On 24th March 1983 OO157 was submitted to J. Mol. Liquids on rotation translation interaction with Gareth Evans providing experimental data. The abstract of this paper mentions how computer simulation was causing a quiet revolution in the understanding of the liquid state and again this was the opinion of international science. I mentioned this opinion to Jeremy Jones, but he snarled like a wolf and howled. A real wolf would have been more intelligent. There is a gap until 19th May 1983 when I submitted OO154 and OO155 to the Journal of Molecular Liquids. These are two pioneering papers of high quality on rotation translation interaction in chiral molecules, following up my earlier announcement in Physical Review Letters. This is a long and detailed paper well worth study, and was the precursor to many incisive papers of this type at IBM Kingston, Royal Holloway College, Cornell Theory Center and the University of Zurich in the era 1986 to 1992. The prize winning animation of the code, made in 1989 - 1990 by Chris Pelkie and myself from Cornell Theory Center appears, on www.aias.us.
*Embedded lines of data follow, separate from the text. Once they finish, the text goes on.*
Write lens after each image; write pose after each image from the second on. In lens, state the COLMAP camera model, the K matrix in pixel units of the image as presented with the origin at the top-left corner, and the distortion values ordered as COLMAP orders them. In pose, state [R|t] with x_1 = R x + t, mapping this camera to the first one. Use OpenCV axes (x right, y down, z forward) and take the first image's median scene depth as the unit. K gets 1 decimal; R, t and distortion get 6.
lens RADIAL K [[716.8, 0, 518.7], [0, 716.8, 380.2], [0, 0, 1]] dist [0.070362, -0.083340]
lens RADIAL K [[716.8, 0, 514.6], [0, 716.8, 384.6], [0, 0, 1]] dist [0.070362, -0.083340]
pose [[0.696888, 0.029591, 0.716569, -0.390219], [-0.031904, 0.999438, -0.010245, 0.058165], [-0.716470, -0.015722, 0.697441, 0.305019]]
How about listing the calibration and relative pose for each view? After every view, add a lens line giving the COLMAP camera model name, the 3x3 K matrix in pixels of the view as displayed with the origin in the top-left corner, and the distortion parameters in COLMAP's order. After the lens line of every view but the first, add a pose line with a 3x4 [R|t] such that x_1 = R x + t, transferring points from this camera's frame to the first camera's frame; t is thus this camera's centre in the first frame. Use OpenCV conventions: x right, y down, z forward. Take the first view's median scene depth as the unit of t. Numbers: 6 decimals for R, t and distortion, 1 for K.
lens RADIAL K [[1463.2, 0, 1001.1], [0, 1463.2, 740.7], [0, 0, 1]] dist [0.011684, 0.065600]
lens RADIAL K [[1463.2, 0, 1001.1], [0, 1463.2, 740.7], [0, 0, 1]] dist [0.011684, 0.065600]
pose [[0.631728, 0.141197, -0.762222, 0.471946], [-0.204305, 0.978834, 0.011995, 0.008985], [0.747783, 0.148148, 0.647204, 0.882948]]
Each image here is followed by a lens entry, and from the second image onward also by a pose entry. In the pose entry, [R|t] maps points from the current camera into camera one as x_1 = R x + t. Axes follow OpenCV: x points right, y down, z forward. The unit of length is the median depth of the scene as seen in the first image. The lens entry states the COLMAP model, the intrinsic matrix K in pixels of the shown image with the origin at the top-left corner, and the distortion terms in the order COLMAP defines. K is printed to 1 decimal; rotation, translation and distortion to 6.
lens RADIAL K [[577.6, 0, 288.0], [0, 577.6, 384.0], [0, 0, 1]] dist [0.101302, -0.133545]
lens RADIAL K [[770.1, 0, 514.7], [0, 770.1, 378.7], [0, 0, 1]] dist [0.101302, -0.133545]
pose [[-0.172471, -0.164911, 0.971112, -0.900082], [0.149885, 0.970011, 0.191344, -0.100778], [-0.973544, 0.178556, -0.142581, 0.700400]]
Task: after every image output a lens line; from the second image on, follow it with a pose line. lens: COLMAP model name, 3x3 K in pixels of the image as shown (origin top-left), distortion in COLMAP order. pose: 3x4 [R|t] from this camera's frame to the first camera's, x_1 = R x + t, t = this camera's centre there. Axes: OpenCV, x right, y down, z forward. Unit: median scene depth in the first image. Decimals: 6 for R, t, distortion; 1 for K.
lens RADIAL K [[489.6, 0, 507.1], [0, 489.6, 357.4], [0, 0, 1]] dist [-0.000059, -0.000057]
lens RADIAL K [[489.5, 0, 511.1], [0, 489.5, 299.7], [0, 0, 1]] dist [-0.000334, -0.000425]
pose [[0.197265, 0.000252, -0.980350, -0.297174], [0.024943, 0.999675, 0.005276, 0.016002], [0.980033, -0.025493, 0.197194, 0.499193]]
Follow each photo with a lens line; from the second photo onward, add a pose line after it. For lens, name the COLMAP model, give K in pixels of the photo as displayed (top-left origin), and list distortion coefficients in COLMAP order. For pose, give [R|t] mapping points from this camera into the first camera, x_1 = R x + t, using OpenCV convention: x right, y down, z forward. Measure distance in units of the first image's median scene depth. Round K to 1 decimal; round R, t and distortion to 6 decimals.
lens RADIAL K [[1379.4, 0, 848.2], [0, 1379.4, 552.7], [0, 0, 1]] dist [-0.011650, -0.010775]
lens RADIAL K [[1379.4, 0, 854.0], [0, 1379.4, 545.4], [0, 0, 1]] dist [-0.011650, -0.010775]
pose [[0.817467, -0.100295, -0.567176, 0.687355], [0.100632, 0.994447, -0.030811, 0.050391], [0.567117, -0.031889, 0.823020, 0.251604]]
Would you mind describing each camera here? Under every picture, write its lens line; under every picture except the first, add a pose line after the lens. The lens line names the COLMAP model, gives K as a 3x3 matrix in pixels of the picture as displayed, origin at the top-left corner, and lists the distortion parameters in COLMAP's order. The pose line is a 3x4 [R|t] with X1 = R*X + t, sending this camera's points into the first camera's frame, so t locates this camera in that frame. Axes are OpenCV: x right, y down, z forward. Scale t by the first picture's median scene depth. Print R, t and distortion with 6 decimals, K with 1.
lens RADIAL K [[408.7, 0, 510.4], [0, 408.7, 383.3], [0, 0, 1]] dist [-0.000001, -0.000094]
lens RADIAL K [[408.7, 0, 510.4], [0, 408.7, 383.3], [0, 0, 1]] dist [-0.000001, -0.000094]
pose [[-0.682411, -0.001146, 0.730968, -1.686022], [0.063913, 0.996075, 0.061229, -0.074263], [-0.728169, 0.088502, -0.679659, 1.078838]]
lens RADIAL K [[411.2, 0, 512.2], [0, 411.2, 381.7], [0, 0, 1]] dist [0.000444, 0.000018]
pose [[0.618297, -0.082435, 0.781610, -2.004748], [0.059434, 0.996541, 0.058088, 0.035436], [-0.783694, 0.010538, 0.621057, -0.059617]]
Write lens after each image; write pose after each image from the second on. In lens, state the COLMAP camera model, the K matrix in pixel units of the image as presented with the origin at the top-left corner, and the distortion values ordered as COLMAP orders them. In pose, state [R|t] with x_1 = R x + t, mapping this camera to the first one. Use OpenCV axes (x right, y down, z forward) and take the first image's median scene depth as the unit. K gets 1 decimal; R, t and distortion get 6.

The acknowledgment to OO154 mentions the library of code being set up by CCP5 at the British Government’s Daresbury Laboratory, and about this time I was invited to the CCP5 Committee and organized several full scale conferences, including one at Aberystwyth. OO155 followed up with a simulation near the melting points of the mirror image molecules (enantiomers) and the 50 / 50 (or racemic) mixture of enantiomers. On 23rd May 1983 OO153 was submitted to Journal of Molecular Liquids on the trans 1, 2, dimethylcyclopropanes, whose symmetry leads to different patterns of cross correlation between rotation and translation. Knowledge of the liquid state was being advanced dramatically by simulation on the computer available to me in that era, the CDC 7600 at the University of Manchester Regional Computer Centre (UMRCC). By that time I had perfected the computational method with help from Mauro Ferrario and Gerard Wegdam. OO153 was the last paper I submitted from the EDCL.